Heads of school told us that, typically, when operating budget dollars are “freed up” from a prior use (such as paying off debt, ending a deferred executive compensation plan), the boards of schools, fulfilling their fiduciary duties, tend to reallocate these dollars toward a reserve fund, deferred maintenance or other needs that are important, but don’t typically provide a source of risk capital. We also learned many of the secular private schools in Atlanta have six- or seven-figure funds set aside for the specific purpose of educational innovation and experimentation, all with the intended purpose of enhancing the academic and co-curricular offerings at the school. 

Since the JCP Grant was launched in March 2021, more than $1.8 million dollars between the three participating schools has been reinvested toward initiatives intended to grow enrollment and enhance academic excellence. Funds have been used to hire new personnel, expand roles of part-time professionals, purchase curriculum, enhance travel education, expand co-curricular offerings, provide innovative professional development and extend incremental tuition assistance, which drives enrollment.

Redeploying funds previously spent on tuition assistance or discounts toward academic and co-curricular opportunities may seem a counterintuitive strategy to address day school affordability. The beauty of the JCP Grant is that affordability is being addressed in a creative way and for a specific population of individuals who work on behalf of our Jewish community.

Attracting Talent

The final goal of the JCP Grant is to help attract and retain Jewish professional talent. Our schools, organizations and synagogues are only as strong as the individuals who lead them. In today’s competitive market for talent, it’s not easy to find nor keep knowledgeable, inspiring, capable professionals. We know of several cases where the grant was the main or a significant motivating factor for someone taking a new role at a Jewish organization. Jewish professionals have moved to Atlanta so their children could receive the grant, and former Jewish early childhood educators have returned to the classroom because of the grant. Several therapists, marketing professionals and administrators left their positions at for-profit entities and accepted a job at a local Jewish organization so their child would receive the grant. 

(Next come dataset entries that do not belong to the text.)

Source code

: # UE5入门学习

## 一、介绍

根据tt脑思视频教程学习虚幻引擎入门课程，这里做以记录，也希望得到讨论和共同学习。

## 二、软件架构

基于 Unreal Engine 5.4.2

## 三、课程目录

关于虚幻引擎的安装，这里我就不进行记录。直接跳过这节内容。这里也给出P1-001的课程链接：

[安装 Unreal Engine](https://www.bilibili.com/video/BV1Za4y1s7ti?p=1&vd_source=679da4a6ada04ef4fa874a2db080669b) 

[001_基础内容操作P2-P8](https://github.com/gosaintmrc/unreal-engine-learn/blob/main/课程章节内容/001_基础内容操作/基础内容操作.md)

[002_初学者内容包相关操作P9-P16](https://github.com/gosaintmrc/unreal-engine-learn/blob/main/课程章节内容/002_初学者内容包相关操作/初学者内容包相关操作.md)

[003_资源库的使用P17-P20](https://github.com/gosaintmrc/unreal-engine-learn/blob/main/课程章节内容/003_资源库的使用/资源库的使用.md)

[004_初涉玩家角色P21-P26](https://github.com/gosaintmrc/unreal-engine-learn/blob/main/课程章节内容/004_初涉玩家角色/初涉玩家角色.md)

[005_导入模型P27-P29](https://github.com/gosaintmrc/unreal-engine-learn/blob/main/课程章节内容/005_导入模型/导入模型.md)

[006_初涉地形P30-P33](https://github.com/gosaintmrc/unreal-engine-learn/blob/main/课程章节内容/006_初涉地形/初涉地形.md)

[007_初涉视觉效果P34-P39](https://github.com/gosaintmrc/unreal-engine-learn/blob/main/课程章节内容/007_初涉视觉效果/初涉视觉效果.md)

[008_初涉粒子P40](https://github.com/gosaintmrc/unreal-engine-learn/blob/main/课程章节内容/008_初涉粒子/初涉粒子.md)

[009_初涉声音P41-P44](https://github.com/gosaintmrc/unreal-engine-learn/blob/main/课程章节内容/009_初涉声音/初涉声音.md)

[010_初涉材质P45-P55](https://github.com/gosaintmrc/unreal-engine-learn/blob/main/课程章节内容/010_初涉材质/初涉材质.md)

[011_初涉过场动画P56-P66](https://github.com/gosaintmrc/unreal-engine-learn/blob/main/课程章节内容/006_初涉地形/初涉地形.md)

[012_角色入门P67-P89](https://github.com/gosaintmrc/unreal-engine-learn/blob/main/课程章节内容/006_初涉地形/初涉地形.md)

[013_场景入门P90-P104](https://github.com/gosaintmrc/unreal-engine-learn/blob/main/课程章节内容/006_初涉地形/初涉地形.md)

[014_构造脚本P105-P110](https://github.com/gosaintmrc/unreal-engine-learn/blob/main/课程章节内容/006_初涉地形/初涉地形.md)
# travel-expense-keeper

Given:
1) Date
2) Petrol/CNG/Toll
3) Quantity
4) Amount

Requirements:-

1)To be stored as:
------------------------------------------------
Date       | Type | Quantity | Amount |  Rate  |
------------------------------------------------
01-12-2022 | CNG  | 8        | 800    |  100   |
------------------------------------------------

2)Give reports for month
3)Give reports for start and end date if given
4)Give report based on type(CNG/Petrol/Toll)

When assessing the effectiveness of the scholarship as a retention tool, it’s more challenging to know if someone was considering leaving their job and chose to stay because of the JCP Grant. One parent shared, 

I can’t express how much the grant has meant to our family and enabled me to continue giving back to the Jewish community through my work. Before this grant, we were talking about how we would continue to maintain our financial responsibilities given the modest salary I earn as a Jewish professional. The grant alleviated some of that stress at exactly the right moment.

While we didn’t set out to address the day school affordability crisis in Atlanta, we did attempt to make day school more affordable and accessible to a targeted population that influences individuals and families in our Jewish community. This is a population that is often underappreciated, under-compensated and less inclined to step forward and request financial assistance to attend day school. The structure the Zalik Foundation principles set for the JCP Grant has benefited Jewish professionals, created a source of risk capital for schools to reinvest toward excellence and served as a tool to attract and retain talent.

With the approval of funding for a second cohort of students who began day school in fall 2022, we will have another data point to assess. It is our hope that other donors, not just in Atlanta but around the world, will see the benefit of making a Jewish day school education more accessible to Jewish professionals, clergy and educators. We are proud to have taken this risk in Atlanta. While recognizing that it’s still early to call it a success, we remain committed to learning and sharing the program’s results with others who are interested. 

At worst, we have some wonderful, committed Jewish professionals whose lives will have been made a bit easier and whose children will have been able to attend a Jewish high school. We consider that a success worth celebrating unto itself.